_What you should do:_
Whenever a line in the listing contains "pixels", copy that line.

_Data extracts:_
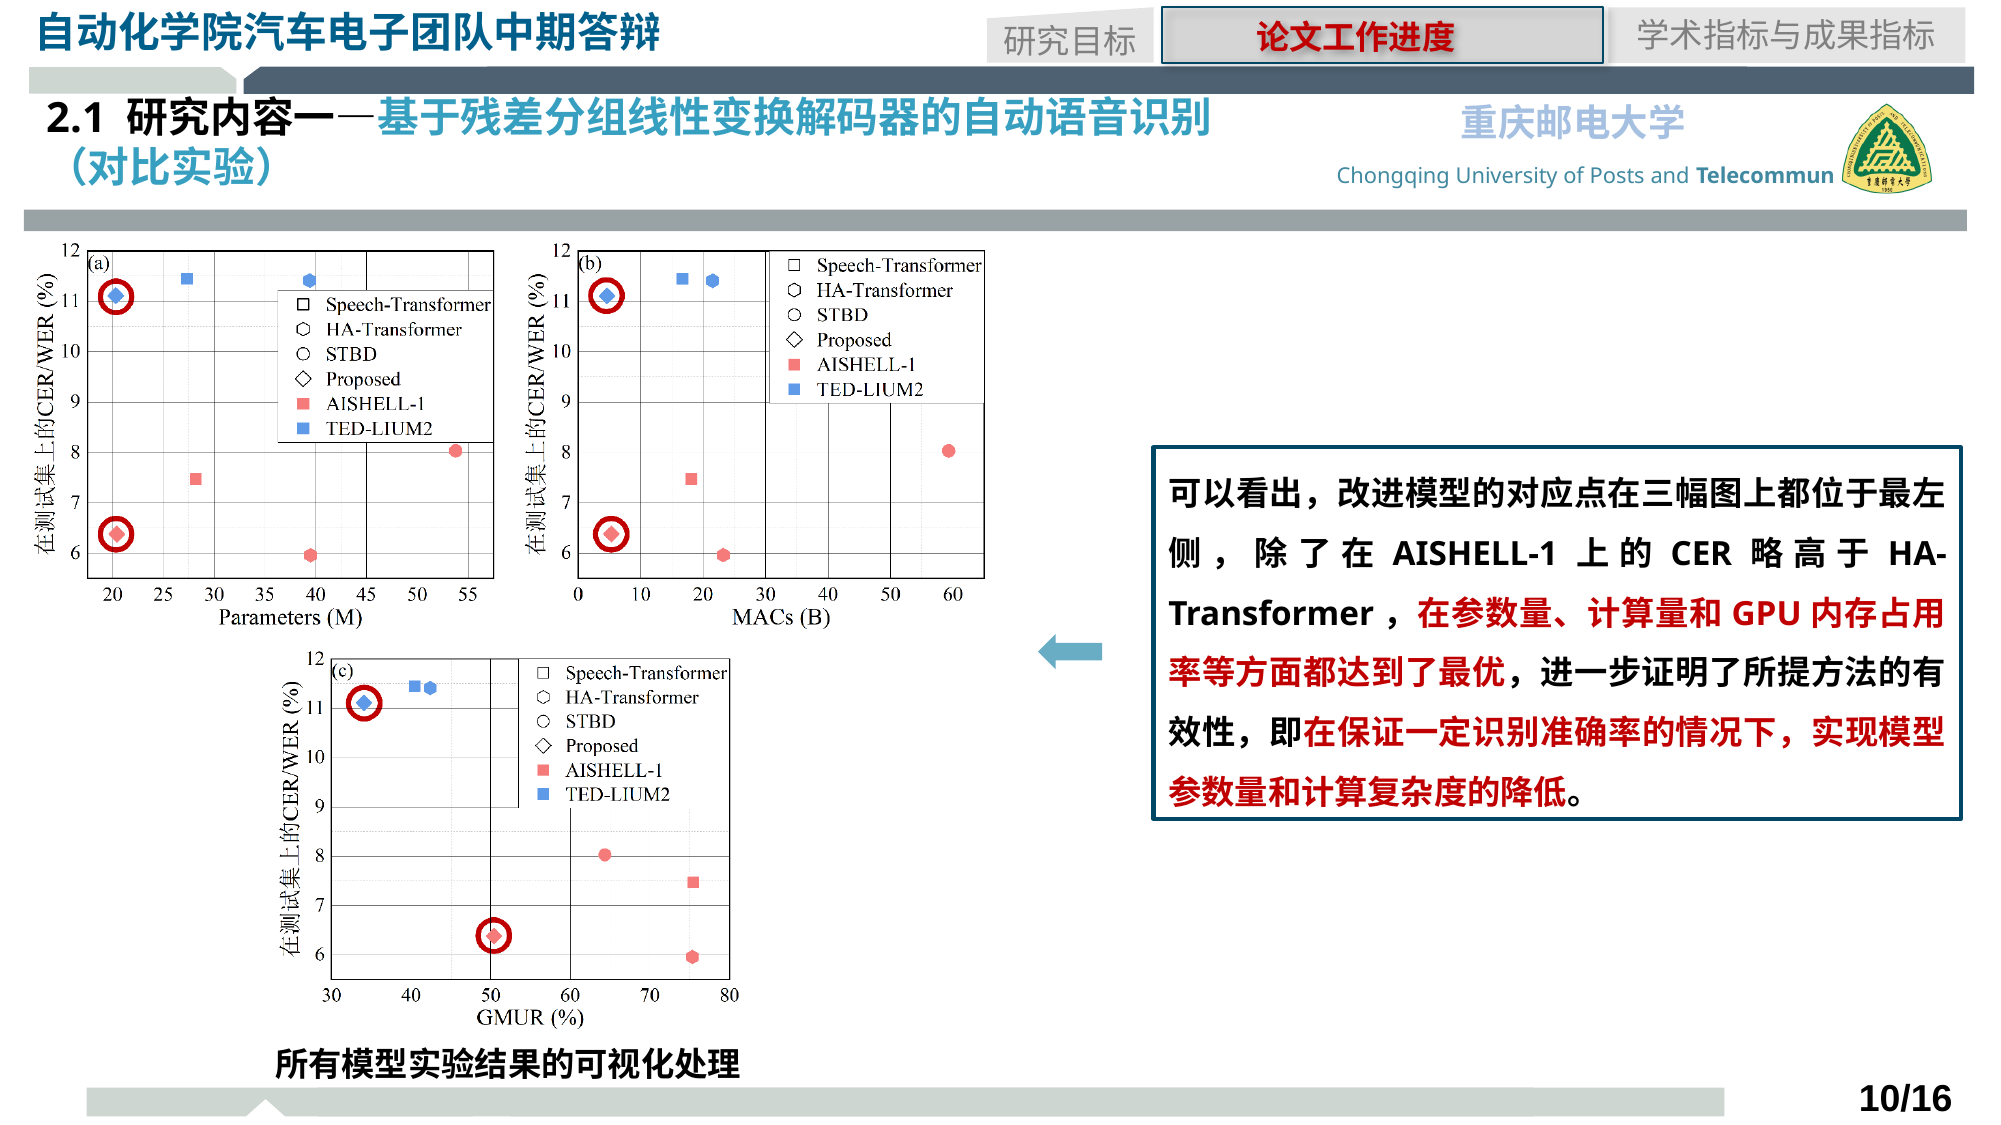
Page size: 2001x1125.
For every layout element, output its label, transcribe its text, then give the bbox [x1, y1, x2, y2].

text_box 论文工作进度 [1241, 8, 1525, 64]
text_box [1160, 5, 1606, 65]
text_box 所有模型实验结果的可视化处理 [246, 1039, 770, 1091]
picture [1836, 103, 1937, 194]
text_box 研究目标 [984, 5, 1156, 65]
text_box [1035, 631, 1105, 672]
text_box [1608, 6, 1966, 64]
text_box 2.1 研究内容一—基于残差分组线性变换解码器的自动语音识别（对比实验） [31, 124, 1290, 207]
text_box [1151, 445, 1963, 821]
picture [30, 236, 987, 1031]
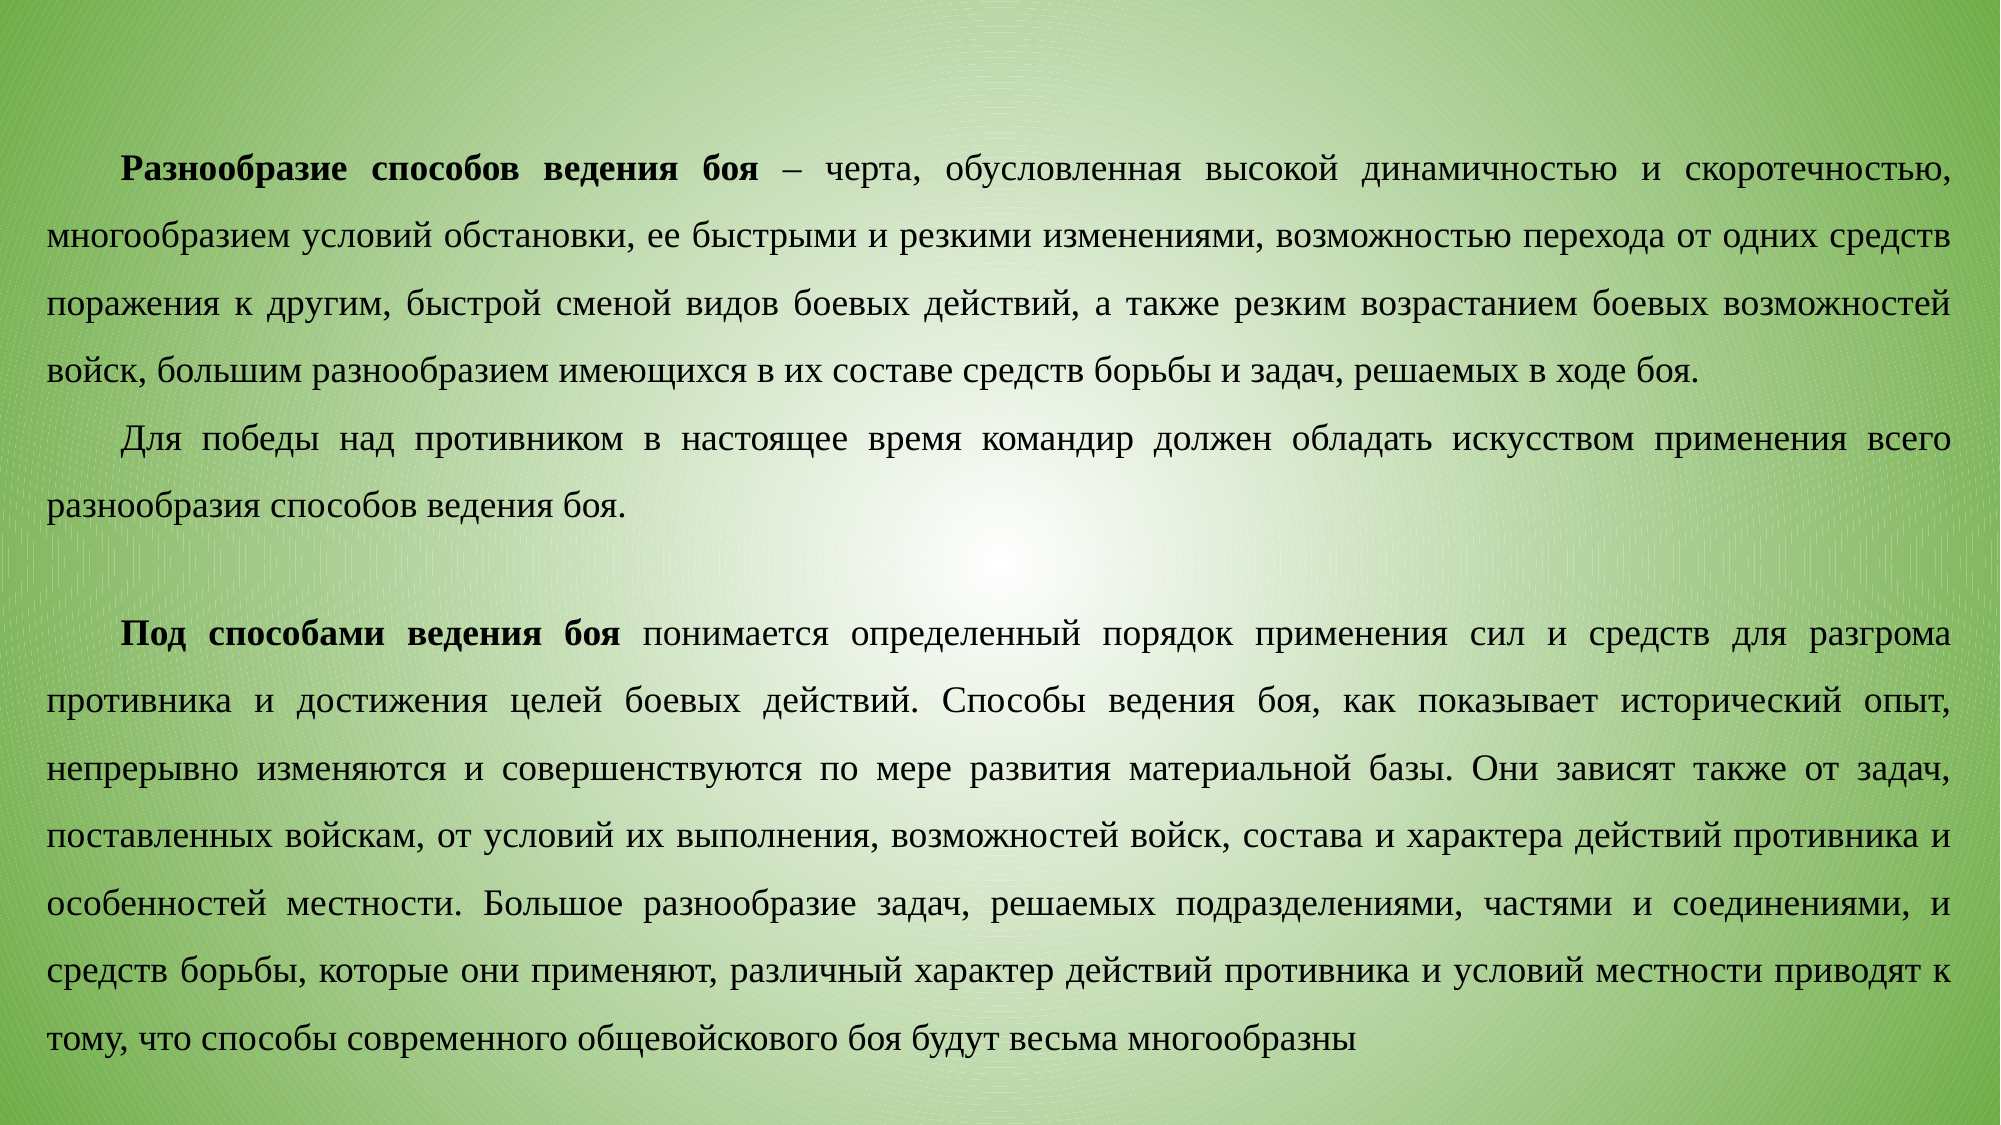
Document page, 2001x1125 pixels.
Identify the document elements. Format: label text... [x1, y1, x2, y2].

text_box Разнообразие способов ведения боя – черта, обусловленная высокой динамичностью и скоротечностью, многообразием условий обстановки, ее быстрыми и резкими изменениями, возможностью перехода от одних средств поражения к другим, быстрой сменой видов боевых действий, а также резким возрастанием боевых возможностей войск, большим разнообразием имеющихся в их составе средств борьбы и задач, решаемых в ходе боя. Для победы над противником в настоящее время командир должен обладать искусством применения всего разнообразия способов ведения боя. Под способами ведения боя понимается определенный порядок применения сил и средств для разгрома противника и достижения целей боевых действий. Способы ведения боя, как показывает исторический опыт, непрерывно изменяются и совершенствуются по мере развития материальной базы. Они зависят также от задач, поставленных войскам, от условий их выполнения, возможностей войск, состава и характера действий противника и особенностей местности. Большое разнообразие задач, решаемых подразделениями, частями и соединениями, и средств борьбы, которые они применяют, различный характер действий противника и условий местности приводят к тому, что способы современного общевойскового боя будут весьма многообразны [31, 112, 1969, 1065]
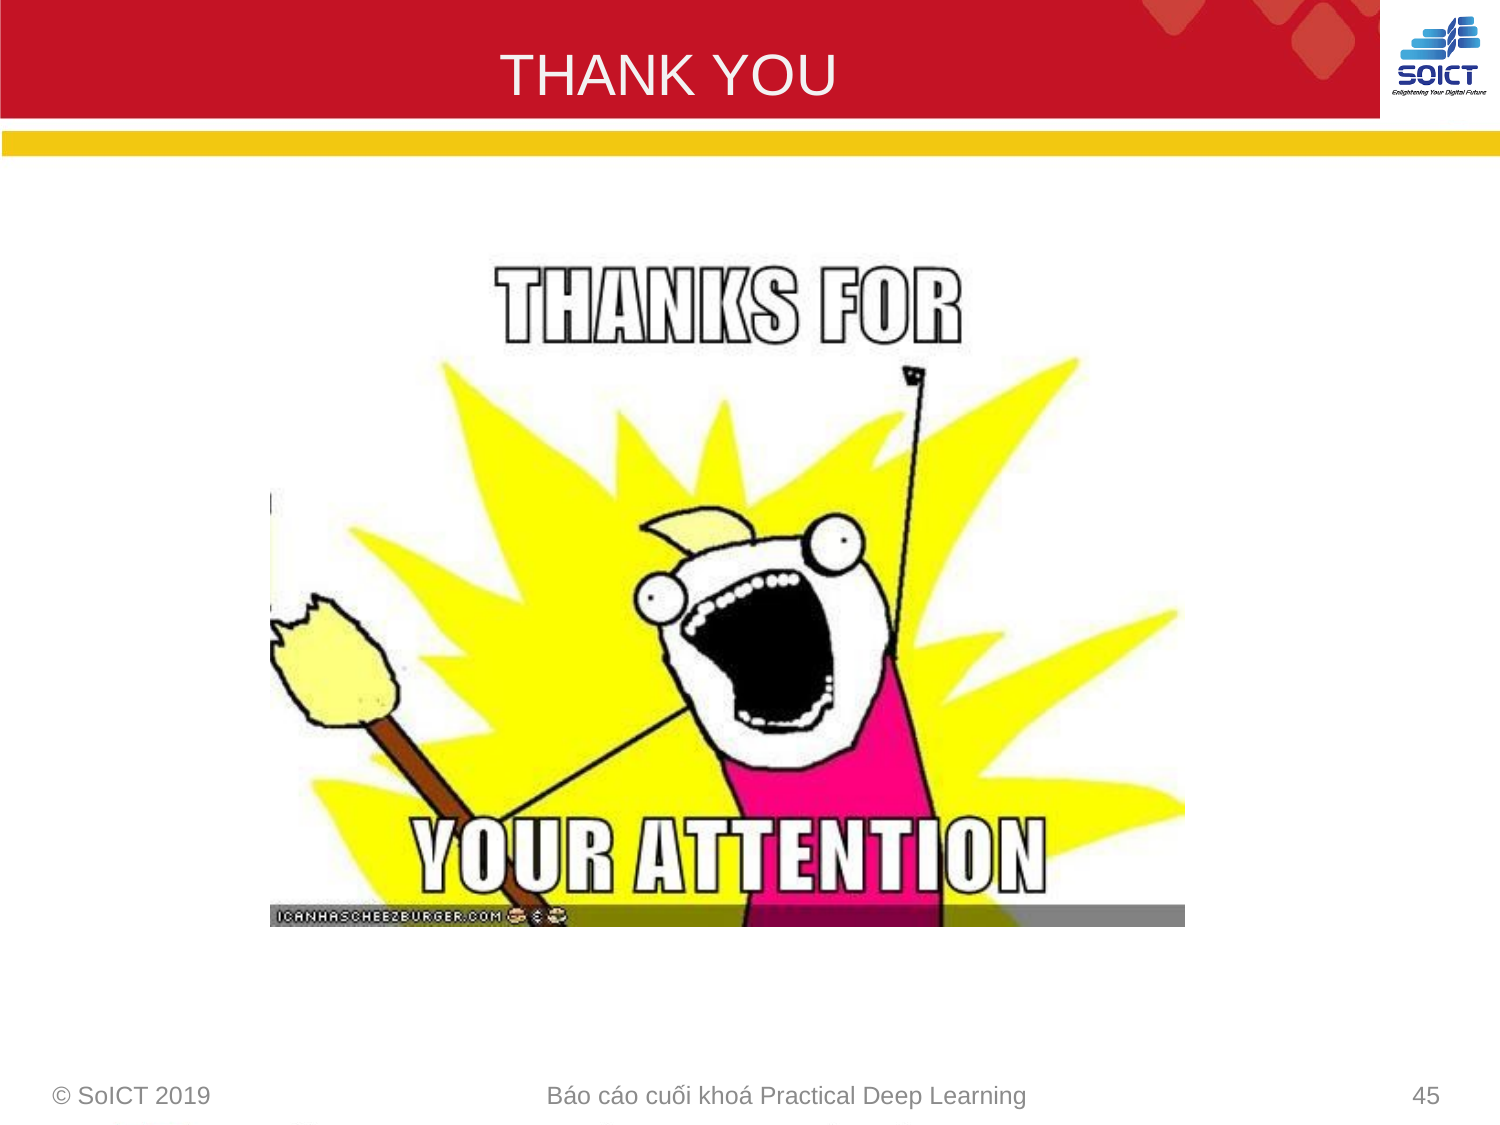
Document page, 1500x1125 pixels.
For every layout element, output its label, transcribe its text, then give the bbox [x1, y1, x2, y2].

_Answer section:_
Document page, 2001x1125 pixels.
Document page, 1500x1125 pixels.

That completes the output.